Pro-union pins sit on a table during a watch party for Starbucks employees union election in December in Buffalo, NY Starbucks union organizers say the company is closing a New York store to retaliate.

Joshua Bessex/AP

Starbucks is closing a store in Ithaca, NY, in what Starbucks union organizers are calling an illegal retaliatory move after workers at the location voted to unionize.

The coffee giant gave employees of the College Ave. near Cornell University a week’s notice of the closure, according to the union, with the store set to close permanently on June 10.

It was one of three Starbucks locations in Ithaca that voted to unionize April 8.

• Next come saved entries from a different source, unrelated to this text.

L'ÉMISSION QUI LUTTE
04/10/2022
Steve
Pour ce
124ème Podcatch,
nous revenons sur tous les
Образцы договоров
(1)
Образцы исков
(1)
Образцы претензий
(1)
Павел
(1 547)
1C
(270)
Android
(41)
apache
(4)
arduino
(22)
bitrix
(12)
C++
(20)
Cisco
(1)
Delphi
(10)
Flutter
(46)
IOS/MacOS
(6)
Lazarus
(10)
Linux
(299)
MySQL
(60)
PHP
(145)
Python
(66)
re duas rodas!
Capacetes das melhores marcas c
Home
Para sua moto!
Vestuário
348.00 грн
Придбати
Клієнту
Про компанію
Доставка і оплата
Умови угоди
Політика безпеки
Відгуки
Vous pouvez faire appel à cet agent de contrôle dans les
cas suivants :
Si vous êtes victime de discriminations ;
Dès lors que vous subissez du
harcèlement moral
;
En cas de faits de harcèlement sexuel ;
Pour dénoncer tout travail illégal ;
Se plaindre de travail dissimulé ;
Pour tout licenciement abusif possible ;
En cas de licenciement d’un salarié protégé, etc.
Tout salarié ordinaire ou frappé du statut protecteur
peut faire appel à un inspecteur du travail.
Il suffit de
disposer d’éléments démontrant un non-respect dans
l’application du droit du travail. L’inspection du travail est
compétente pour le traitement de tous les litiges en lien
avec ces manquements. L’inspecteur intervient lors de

Workers at the College Ave. had previously called a one-day strike in April over what the union calls unsafe working conditions – “a waste emergency caused by the overflowing grease trap”. Starbucks later cited the grease trap as the reason for closing the location, according to the union.

“This is clearly retaliation for our low dignity as workers, but our strike has shown them our power,” Benjamin South, an employee at the College Ave. site, said in a statement.

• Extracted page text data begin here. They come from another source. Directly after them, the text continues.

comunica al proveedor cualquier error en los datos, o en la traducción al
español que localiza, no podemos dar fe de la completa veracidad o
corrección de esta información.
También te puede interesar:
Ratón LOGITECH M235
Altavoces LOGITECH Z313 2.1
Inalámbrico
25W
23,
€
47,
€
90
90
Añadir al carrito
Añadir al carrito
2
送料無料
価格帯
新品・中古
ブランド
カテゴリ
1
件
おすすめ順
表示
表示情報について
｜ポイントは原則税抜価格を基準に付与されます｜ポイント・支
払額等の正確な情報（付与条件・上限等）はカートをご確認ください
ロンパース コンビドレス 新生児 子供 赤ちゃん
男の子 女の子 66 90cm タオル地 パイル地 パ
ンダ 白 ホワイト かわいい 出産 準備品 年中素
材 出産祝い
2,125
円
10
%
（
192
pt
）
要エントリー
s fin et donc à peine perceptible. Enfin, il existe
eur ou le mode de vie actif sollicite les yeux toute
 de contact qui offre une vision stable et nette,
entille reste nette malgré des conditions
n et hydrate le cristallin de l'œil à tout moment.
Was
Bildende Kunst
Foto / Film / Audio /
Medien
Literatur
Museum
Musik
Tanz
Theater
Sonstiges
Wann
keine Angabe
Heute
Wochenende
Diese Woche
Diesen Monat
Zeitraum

A union committee said it was filing an unfair labor practice complaint with the National Labor Relations Board, alleging Starbucks was closing the store in retaliation for workers’ activities protected by labor laws.

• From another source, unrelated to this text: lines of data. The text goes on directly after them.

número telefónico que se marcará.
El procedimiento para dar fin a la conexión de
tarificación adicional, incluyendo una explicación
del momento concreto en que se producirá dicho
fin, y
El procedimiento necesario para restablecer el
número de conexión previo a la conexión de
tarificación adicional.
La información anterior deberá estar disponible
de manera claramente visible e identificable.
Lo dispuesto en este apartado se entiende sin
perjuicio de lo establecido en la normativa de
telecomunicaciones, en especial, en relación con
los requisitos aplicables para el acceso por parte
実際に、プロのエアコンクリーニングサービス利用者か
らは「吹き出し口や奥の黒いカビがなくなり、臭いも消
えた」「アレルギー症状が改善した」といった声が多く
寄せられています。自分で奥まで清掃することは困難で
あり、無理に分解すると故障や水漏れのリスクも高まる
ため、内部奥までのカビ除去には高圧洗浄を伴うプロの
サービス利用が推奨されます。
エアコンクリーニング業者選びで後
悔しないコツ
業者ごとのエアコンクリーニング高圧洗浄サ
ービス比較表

The union also alleges that Starbucks acted in breach of its legal obligations to negotiate the store closure and that the company closed the store to discourage other workers from unionizing.

Starbucks did not immediately respond to NPR’s request for comment.

A Starbucks spokesperson told Bloomberg that the closure was unrelated to unionization and was instead based on issues of facilities, personnel, and time and attendance.

“We are opening and closing stores as part of our regular operations,” spokesman Reggie Borges told the site on Friday. “With deep care and urgency, we are constantly working to create the kind of store environment that partners and customers expect from Starbucks. Our goal is to ensure that each partner is supported in their individual situation, and we have immediate opportunities available in the market.”

Starbucks stores across the country have seen a flurry of labor organizing in recent months, with more than 230 Starbucks stores filing petitions for union elections and about 50 stores voting to join the national Workers United union between December and may’s beginning.